Skechers U.S.A., Inc. (NYSE: SKX)
A class action has been commenced on behalf of purchasers of Skechers U.S.A., Inc. (NYSE: SKX) stock during the period between April 23, 2015 and October 22, 2015 (the “Class Period”).
The complaint charges Skechers and certain of its officers with violations of the Securities Exchange Act of 1934. Skechers designs, develops and markets footwear for men, women and children. From 2013 through 2015, Skechers’ Domestic Wholesale reporting segment, which includes department stores, athletic footwear retailers and specialty shoe stores, was the Company’s primary driver of growth, accounting for higher net sales than its other two reporting segments. For example, during 2015, the Domestic Wholesale segment accounted for approximately 39% of Skechers’ total nets sales.
The complaint alleges that during the Class Period, defendants repeatedly touted the strength of customer demand within the Domestic Wholesale segment, which they claimed would spur continued sales growth, frequently emphasizing that Skechers’ Domestic Wholesale segment growth would continue into the second half of 2015 based on pending orders and meetings with key customers. However, defendants’ Class Period statements pertaining to customer demand in the back-half of 2015, and the sales growth related thereto, were materially false and misleading because defendants failed to disclose that the Company’s Domestic Wholesale customers had taken early receipt of fall 2015 inventory, causing them to delay receipt of and, in some cases, cancel pending orders scheduled for delivery in the second half of 2015. As a consequence, the Company’s Domestic Wholesale growth rate was unsustainable. As a result of defendants’ false statements and omissions, Skechers common stock traded at artificially inflated prices during the Class Period, reaching highs of more than $50 per share.

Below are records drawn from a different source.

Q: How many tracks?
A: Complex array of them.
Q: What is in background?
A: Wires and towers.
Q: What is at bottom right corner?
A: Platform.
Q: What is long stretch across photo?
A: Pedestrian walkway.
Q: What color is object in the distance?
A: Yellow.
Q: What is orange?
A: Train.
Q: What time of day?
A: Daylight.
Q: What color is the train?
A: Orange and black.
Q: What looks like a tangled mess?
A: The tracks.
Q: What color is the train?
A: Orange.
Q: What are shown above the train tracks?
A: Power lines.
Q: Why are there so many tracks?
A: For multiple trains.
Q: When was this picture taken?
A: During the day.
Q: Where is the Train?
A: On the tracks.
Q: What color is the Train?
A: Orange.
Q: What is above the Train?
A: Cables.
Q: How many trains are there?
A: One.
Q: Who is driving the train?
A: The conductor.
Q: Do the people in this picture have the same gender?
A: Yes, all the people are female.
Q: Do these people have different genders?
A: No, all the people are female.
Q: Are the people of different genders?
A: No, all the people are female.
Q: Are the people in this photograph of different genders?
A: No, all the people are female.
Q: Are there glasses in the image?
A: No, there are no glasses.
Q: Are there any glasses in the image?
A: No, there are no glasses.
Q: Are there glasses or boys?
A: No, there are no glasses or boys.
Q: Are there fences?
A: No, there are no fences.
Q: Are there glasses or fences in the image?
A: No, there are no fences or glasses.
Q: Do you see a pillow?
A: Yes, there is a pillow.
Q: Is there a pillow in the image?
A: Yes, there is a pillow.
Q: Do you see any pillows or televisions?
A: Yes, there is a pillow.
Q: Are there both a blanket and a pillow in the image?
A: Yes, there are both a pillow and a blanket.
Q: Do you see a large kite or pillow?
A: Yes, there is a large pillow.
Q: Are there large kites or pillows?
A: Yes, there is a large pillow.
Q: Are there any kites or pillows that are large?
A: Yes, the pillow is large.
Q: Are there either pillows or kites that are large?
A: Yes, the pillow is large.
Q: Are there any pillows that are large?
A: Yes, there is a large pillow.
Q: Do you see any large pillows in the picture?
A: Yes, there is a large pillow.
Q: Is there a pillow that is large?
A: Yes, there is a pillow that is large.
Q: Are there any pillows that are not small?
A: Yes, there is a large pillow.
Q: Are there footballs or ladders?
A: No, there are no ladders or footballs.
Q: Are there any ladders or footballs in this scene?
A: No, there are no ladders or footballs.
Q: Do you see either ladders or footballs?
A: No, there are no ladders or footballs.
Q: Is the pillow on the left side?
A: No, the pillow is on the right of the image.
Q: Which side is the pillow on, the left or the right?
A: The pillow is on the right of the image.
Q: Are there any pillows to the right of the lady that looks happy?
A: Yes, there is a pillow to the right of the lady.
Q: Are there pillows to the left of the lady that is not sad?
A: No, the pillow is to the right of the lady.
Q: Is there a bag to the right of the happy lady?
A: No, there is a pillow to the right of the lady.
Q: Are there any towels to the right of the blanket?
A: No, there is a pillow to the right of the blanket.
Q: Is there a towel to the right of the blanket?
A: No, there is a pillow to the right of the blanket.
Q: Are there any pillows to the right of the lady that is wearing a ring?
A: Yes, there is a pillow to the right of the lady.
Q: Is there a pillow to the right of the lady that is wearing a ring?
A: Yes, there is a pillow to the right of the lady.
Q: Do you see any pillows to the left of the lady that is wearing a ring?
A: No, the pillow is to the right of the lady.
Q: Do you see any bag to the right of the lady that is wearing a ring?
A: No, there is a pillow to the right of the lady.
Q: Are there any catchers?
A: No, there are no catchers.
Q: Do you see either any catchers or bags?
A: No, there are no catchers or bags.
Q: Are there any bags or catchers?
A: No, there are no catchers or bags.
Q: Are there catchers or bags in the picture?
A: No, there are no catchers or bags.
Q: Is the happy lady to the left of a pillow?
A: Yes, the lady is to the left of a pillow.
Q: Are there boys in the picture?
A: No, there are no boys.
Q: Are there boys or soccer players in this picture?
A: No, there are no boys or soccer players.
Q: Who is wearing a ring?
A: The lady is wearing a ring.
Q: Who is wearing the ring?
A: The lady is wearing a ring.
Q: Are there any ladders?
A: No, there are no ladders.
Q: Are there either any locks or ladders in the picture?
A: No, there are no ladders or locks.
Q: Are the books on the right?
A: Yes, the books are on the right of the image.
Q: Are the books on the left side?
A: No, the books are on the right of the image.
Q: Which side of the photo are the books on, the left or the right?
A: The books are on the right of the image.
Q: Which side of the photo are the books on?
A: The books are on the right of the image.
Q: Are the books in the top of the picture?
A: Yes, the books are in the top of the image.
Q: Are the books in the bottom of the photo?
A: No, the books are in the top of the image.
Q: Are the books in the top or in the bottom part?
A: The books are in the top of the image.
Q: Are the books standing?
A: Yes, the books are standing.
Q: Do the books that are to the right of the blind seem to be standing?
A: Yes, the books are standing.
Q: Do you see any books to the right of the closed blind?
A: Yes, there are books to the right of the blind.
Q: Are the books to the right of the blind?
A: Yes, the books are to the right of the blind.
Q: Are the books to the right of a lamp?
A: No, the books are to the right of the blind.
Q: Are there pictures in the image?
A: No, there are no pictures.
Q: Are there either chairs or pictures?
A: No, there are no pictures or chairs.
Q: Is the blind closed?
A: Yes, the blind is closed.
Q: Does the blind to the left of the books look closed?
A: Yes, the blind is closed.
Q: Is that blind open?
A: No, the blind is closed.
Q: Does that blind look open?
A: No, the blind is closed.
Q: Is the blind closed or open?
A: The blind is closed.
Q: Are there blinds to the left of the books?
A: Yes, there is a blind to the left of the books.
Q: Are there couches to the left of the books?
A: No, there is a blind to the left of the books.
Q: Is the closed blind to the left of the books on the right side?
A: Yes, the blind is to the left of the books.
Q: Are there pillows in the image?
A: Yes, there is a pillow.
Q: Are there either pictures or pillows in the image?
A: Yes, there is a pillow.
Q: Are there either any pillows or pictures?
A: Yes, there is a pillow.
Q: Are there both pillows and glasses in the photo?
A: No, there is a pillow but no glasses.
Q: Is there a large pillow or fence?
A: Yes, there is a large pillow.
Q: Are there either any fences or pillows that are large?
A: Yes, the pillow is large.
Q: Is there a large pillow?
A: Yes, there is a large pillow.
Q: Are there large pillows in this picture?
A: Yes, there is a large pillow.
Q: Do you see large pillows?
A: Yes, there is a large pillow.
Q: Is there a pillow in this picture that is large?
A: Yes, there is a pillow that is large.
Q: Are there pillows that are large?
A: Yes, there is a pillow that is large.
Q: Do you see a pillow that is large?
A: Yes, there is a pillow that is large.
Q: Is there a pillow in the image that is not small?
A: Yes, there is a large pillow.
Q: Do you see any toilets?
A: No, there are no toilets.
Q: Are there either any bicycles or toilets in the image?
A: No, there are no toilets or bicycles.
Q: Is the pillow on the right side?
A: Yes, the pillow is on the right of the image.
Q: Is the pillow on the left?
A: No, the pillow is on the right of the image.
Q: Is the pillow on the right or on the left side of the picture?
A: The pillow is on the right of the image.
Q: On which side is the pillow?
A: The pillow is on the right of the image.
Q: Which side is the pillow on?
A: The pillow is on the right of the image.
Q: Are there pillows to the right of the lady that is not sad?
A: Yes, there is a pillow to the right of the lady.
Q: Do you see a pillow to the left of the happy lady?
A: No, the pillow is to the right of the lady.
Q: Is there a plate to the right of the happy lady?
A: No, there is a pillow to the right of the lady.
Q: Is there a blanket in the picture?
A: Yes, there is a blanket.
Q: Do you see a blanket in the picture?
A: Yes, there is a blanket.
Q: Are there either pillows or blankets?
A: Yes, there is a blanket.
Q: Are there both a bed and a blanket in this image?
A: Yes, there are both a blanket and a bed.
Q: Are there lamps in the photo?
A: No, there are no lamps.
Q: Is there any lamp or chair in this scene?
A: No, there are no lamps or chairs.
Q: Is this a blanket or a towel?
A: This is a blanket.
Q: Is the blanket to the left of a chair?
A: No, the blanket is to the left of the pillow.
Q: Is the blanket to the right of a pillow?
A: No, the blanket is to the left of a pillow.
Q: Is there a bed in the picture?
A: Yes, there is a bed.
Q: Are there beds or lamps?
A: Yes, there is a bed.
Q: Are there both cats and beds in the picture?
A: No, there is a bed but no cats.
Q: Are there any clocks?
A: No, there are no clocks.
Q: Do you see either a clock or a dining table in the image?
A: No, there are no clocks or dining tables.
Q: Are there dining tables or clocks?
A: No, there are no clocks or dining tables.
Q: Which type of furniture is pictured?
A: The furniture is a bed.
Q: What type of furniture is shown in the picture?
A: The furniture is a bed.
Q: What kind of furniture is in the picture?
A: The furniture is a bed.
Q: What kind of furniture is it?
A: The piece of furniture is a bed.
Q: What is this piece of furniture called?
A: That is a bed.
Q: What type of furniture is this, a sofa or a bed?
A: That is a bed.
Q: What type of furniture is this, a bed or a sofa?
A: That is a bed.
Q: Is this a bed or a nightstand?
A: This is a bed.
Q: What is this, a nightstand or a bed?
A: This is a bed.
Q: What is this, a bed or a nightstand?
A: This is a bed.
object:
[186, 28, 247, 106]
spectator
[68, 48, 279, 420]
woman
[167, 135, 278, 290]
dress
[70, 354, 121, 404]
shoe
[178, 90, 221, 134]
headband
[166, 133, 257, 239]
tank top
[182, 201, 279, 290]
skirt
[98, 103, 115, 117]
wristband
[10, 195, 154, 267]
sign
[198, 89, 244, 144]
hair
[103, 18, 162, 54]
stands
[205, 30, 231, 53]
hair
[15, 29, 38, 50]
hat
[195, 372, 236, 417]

The Company’s slowing sales growth was revealed after the market closed on October 22, 2015, when Skechers issued a press release announcing its financial results for the third quarter ended September 30, 2015, which included disappointing net sales that fell short of analysts’ consensus estimates. According to defendants, $20 million in net sales had shifted from the third quarter of 2015 into the second quarter of 2015 due to early customer deliveries. Defendants blamed the sales miss on the Company’s inability to make up this shortfall due to a weaker-than-expected retail environment in the third quarter of 2015. On news of the Company’s disappointing net sales and diluted earnings per share, Skechers common stock fell $14.55 per share, or more than 31%, to close at $31.64 per share on October 23, 2015.